Qué putada, cuando pensabas que todo iba bien. Que lo tenías controlado. Cuando al mirarte al espejo tus ojos se empañan y una presión te empuja hacia el suelo. Te pide que te quedes ahí, y recuerdes cada uno de esos putos momentos en los que eras feliz. Porque tú antes eras feliz, y sin preguntarte, alguien te arrebató todo lo que tenías. Sin avisar, sin poder defenderte, sin poder coger un escudo aunque sea mínimo, aunque sea una puta tabla que esté por el suelo. Sentir de repente cómo una espada te atraviesa el corazón desde la espalda. Y odiar todo lo que has sido con él durante años. Supongo que es el sentimiento de la supervivencia, el típico rechazo al dolor. Al fin y al cabo el ser humano no quiere sufrir.
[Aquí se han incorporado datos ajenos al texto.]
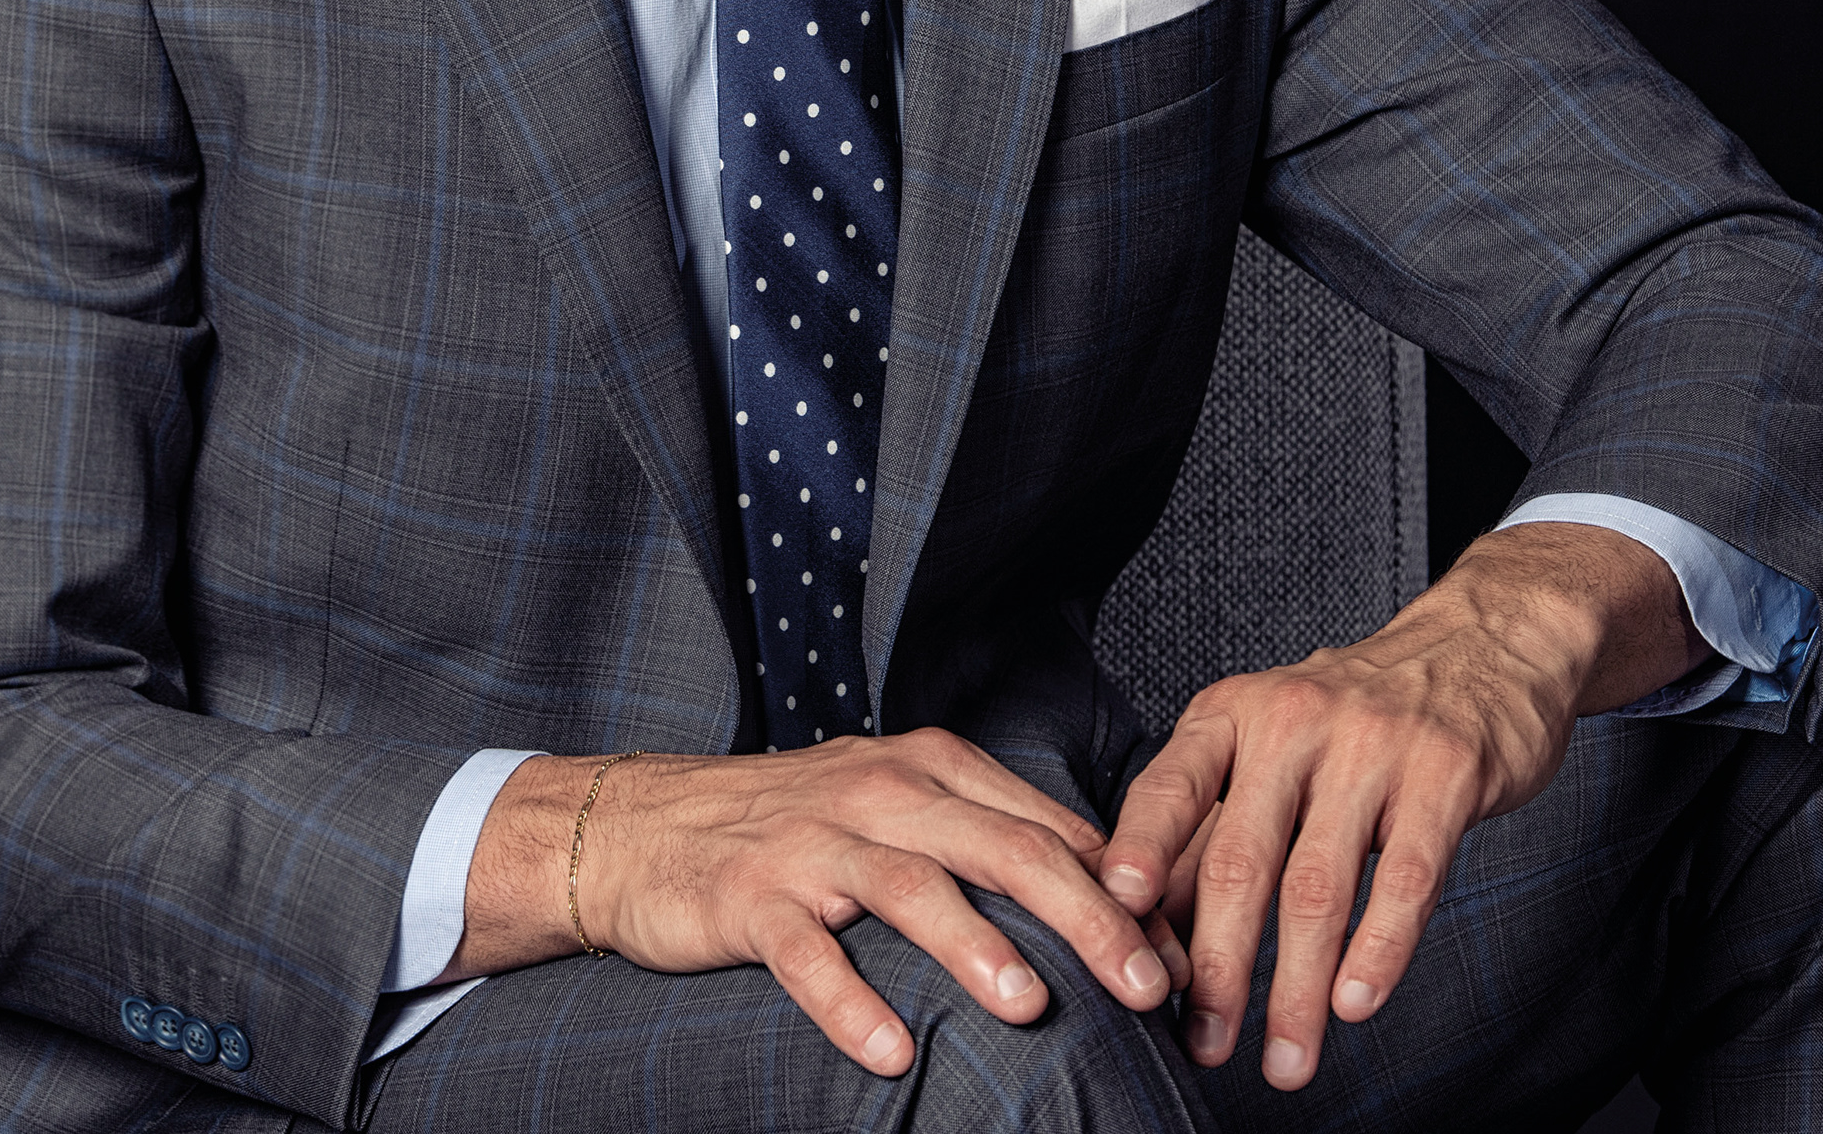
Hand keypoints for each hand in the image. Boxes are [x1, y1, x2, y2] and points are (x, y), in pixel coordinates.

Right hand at [450, 731, 1189, 1075]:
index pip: (1045, 826)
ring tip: (1031, 1005)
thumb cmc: (791, 827)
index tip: (1182, 955)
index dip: (1121, 890)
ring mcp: (811, 844)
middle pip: (999, 847)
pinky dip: (850, 1002)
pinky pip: (807, 953)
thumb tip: (1114, 905)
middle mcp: (877, 794)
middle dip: (1082, 915)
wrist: (641, 825)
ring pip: (910, 887)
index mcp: (927, 769)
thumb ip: (990, 839)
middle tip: (1145, 981)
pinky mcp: (750, 897)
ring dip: (976, 945)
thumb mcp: (895, 809)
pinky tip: (891, 1052)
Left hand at [1095, 522, 1699, 1090]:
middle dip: (1218, 966)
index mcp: (1231, 714)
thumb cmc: (1353, 721)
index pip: (1168, 788)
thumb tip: (1148, 928)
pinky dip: (1378, 951)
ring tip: (1284, 1060)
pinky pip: (1407, 879)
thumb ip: (1216, 827)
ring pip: (1319, 886)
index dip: (1138, 853)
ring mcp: (1372, 745)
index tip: (1110, 915)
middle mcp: (1291, 721)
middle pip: (1241, 859)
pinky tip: (1355, 1005)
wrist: (1480, 648)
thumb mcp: (1268, 749)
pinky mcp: (1446, 774)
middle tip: (1203, 1042)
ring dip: (1298, 988)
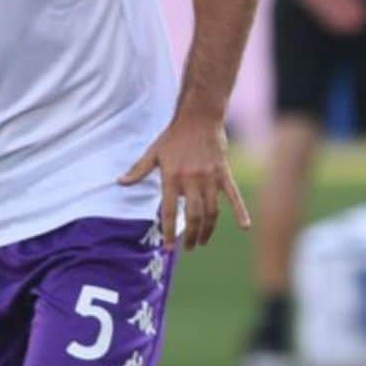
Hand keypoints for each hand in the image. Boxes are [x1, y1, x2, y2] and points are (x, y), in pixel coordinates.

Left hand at [119, 114, 250, 250]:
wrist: (199, 117)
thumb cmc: (174, 136)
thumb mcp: (153, 153)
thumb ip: (138, 170)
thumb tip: (120, 182)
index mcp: (172, 177)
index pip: (168, 211)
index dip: (168, 231)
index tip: (168, 247)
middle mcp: (191, 180)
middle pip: (193, 216)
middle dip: (190, 235)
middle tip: (188, 248)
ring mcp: (210, 178)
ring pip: (211, 211)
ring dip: (208, 230)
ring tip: (202, 242)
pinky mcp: (224, 174)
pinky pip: (234, 196)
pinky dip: (240, 211)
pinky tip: (245, 226)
El viento silba y te tapona los oídos mientras caes todos aquellos metros que tanto te costó subir en tan sólo un instante, hasta que te traga la oscuridad.

Últimamente recuerdo cuando el mundo era más sencillo y uno no tenía que lidiar con este tipo de sufrimiento, cuando los mayores camuflaban la verdad con eufemismos y tú continuabas con tu vida sin problemas, y la felicidad tenía nombres de cosas inanimadas, como un libro, un videojuego o un balón. Con los años, tendemos a complicarnos la puñetera vida y entretejer lazos vinculantes con gente que, de un día para otro, puede decidir prescindir de ti. He aquí mi frívola visión del amor hoy día, cortesía de un alma destrozada víctima de una traición.

Qué puedo decir, al fin y al cabo merece la pena jugárselo todo por unos años de felicidad, aunque la repercusión tome forma de una oscura y latente cicatriz que llevarás de estigma para siempre. A pesar de que el egoísmo supere esa preciosa irracionalidad y sea capaz de destruirte por un mero comportamiento temperamental. Sin pensarlo dos veces, por puro impulso. Como si todas esas frases susurradas a unos milímetros el uno del otro se borraran con el agua de la lluvia mañanera, y de un día para otro alguien sea capaz de decirte que no eres nada para él.

Ahora me da por refugiarme en placeres anónimos. Esos que consiguen que por unos instantes no vea la silueta del dolor mirándome desde lejos, esperando para atacar alguna que otra vez con imágenes, sonidos, sensaciones. Esas que oscurecen mi mirada y no permiten que salgan palabras bonitas de mi boca. Porque no siento, porque odio al ser humano, porque odio echar de menos a alguien que me ha olvidado. Porque odio la falta de atención que acentúa el silencio de mi soledad. Porque odio que alguien me haya hecho esto. Porque odio mi debilidad.

Me gustaría poder ver a la Ester del pasado una vez más. Acariciarle la cara suavemente y decirle que, una vez más, ha cambiado. De esa forma que consideró que nunca iba a volver a repetirse debido a su trascendencia. Ahora no tengo inocencia, no soy capaz de tirarme al vacío confiando en que alguien me va a coger antes de caer. Porque alguien se apartó, y mientras caía me clavó un puñal para caer más rápido, más fuerte, más dolorosamente. Y ahora no soy capaz de pensar en alguna tarea mundana de mi vida sin sentir una punzada en el corazón. Gracias.


No hay final feliz en este escrito de mierda. No hay párrafo que aporte el contrapunto optimista, el “ya se me pasará” y que pone al señor Tiempo como curandero. No me sale de los cojones, por una vez, decir que se me pasará. A pesar de que mi orgullo precede a toda forma de nostalgia y arrepentimiento, y que de vez en cuando baja al agujero donde estoy y me da una ostia en la cara diciéndome qué pelotas me pasa. Tan sólo quiero tener la mirada ausente, mientras la página en blanco se rellena con palabras teñidas de angustia.